- _The task_: In the rows below, rename "common name" to "vernacular name" wherever it appears, and reproduce every line otherwise unchanged.

- _Information provided_:
— Start —

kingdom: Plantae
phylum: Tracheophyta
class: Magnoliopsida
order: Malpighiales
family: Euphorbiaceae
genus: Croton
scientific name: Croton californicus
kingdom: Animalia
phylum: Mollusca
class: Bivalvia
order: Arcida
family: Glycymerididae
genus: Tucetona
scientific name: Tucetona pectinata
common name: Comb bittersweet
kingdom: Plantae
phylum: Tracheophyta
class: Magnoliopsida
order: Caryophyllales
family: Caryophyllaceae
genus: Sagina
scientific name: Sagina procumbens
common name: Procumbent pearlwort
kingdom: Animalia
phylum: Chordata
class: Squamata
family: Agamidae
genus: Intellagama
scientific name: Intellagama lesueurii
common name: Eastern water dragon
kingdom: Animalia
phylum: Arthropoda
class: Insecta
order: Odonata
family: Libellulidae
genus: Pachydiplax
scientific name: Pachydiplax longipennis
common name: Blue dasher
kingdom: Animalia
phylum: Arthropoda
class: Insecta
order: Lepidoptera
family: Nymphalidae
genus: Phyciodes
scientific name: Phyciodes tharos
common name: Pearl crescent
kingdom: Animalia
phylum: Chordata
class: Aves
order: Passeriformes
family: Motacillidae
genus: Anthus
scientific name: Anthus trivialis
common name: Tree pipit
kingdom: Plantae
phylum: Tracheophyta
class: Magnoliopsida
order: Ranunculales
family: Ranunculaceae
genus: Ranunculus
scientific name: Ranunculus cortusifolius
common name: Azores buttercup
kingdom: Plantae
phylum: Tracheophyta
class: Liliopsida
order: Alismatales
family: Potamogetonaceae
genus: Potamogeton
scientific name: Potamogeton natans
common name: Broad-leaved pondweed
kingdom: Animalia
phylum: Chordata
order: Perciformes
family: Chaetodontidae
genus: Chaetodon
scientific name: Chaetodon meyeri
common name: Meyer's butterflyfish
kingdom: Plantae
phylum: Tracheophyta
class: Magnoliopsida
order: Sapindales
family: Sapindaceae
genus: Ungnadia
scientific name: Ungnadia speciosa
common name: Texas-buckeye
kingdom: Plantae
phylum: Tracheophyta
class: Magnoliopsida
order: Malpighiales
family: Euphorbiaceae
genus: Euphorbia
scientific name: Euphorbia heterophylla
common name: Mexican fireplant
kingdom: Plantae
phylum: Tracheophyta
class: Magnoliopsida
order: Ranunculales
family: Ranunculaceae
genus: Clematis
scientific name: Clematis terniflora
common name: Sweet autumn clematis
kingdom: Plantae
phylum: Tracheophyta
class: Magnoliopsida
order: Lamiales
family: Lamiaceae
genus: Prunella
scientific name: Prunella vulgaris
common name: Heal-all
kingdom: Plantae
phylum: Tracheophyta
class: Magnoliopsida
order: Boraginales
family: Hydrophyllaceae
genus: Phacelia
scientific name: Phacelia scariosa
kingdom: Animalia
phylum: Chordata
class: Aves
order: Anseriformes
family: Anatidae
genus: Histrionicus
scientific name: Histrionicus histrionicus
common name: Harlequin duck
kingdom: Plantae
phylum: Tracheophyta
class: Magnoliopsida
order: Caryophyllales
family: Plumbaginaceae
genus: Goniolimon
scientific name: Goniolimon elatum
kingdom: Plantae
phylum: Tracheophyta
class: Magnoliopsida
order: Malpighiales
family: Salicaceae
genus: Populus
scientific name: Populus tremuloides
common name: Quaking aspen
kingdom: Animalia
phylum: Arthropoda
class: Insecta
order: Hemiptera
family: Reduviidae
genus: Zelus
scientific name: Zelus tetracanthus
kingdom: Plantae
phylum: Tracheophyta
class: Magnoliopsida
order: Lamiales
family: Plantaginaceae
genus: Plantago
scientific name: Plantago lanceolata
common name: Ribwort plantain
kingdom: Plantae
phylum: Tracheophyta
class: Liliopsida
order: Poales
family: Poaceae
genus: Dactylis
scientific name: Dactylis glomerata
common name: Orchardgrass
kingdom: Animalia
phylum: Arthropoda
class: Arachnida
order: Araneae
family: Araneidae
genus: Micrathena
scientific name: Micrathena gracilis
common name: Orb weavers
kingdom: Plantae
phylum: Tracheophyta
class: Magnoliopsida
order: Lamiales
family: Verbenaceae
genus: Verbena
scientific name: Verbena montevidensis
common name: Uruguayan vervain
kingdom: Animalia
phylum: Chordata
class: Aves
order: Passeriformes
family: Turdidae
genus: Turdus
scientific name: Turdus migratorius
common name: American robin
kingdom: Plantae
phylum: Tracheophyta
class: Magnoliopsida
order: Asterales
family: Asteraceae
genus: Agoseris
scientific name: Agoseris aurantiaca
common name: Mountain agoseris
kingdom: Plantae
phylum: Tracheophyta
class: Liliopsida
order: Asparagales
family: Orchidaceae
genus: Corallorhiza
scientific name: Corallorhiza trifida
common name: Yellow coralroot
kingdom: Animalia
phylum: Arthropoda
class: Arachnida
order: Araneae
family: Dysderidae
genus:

— End —

- _Result of this task_:
kingdom: Plantae
phylum: Tracheophyta
class: Magnoliopsida
order: Malpighiales
family: Euphorbiaceae
genus: Croton
scientific name: Croton californicus
kingdom: Animalia
phylum: Mollusca
class: Bivalvia
order: Arcida
family: Glycymerididae
genus: Tucetona
scientific name: Tucetona pectinata
vernacular name: Comb bittersweet
kingdom: Plantae
phylum: Tracheophyta
class: Magnoliopsida
order: Caryophyllales
family: Caryophyllaceae
genus: Sagina
scientific name: Sagina procumbens
vernacular name: Procumbent pearlwort
kingdom: Animalia
phylum: Chordata
class: Squamata
family: Agamidae
genus: Intellagama
scientific name: Intellagama lesueurii
vernacular name: Eastern water dragon
kingdom: Animalia
phylum: Arthropoda
class: Insecta
order: Odonata
family: Libellulidae
genus: Pachydiplax
scientific name: Pachydiplax longipennis
vernacular name: Blue dasher
kingdom: Animalia
phylum: Arthropoda
class: Insecta
order: Lepidoptera
family: Nymphalidae
genus: Phyciodes
scientific name: Phyciodes tharos
vernacular name: Pearl crescent
kingdom: Animalia
phylum: Chordata
class: Aves
order: Passeriformes
family: Motacillidae
genus: Anthus
scientific name: Anthus trivialis
vernacular name: Tree pipit
kingdom: Plantae
phylum: Tracheophyta
class: Magnoliopsida
order: Ranunculales
family: Ranunculaceae
genus: Ranunculus
scientific name: Ranunculus cortusifolius
vernacular name: Azores buttercup
kingdom: Plantae
phylum: Tracheophyta
class: Liliopsida
order: Alismatales
family: Potamogetonaceae
genus: Potamogeton
scientific name: Potamogeton natans
vernacular name: Broad-leaved pondweed
kingdom: Animalia
phylum: Chordata
order: Perciformes
family: Chaetodontidae
genus: Chaetodon
scientific name: Chaetodon meyeri
vernacular name: Meyer's butterflyfish
kingdom: Plantae
phylum: Tracheophyta
class: Magnoliopsida
order: Sapindales
family: Sapindaceae
genus: Ungnadia
scientific name: Ungnadia speciosa
vernacular name: Texas-buckeye
kingdom: Plantae
phylum: Tracheophyta
class: Magnoliopsida
order: Malpighiales
family: Euphorbiaceae
genus: Euphorbia
scientific name: Euphorbia heterophylla
vernacular name: Mexican fireplant
kingdom: Plantae
phylum: Tracheophyta
class: Magnoliopsida
order: Ranunculales
family: Ranunculaceae
genus: Clematis
scientific name: Clematis terniflora
vernacular name: Sweet autumn clematis
kingdom: Plantae
phylum: Tracheophyta
class: Magnoliopsida
order: Lamiales
family: Lamiaceae
genus: Prunella
scientific name: Prunella vulgaris
vernacular name: Heal-all
kingdom: Plantae
phylum: Tracheophyta
class: Magnoliopsida
order: Boraginales
family: Hydrophyllaceae
genus: Phacelia
scientific name: Phacelia scariosa
kingdom: Animalia
phylum: Chordata
class: Aves
order: Anseriformes
family: Anatidae
genus: Histrionicus
scientific name: Histrionicus histrionicus
vernacular name: Harlequin duck
kingdom: Plantae
phylum: Tracheophyta
class: Magnoliopsida
order: Caryophyllales
family: Plumbaginaceae
genus: Goniolimon
scientific name: Goniolimon elatum
kingdom: Plantae
phylum: Tracheophyta
class: Magnoliopsida
order: Malpighiales
family: Salicaceae
genus: Populus
scientific name: Populus tremuloides
vernacular name: Quaking aspen
kingdom: Animalia
phylum: Arthropoda
class: Insecta
order: Hemiptera
family: Reduviidae
genus: Zelus
scientific name: Zelus tetracanthus
kingdom: Plantae
phylum: Tracheophyta
class: Magnoliopsida
order: Lamiales
family: Plantaginaceae
genus: Plantago
scientific name: Plantago lanceolata
vernacular name: Ribwort plantain
kingdom: Plantae
phylum: Tracheophyta
class: Liliopsida
order: Poales
family: Poaceae
genus: Dactylis
scientific name: Dactylis glomerata
vernacular name: Orchardgrass
kingdom: Animalia
phylum: Arthropoda
class: Arachnida
order: Araneae
family: Araneidae
genus: Micrathena
scientific name: Micrathena gracilis
vernacular name: Orb weavers
kingdom: Plantae
phylum: Tracheophyta
class: Magnoliopsida
order: Lamiales
family: Verbenaceae
genus: Verbena
scientific name: Verbena montevidensis
vernacular name: Uruguayan vervain
kingdom: Animalia
phylum: Chordata
class: Aves
order: Passeriformes
family: Turdidae
genus: Turdus
scientific name: Turdus migratorius
vernacular name: American robin
kingdom: Plantae
phylum: Tracheophyta
class: Magnoliopsida
order: Asterales
family: Asteraceae
genus: Agoseris
scientific name: Agoseris aurantiaca
vernacular name: Mountain agoseris
kingdom: Plantae
phylum: Tracheophyta
class: Liliopsida
order: Asparagales
family: Orchidaceae
genus: Corallorhiza
scientific name: Corallorhiza trifida
vernacular name: Yellow coralroot
kingdom: Animalia
phylum: Arthropoda
class: Arachnida
order: Araneae
family: Dysderidae
genus:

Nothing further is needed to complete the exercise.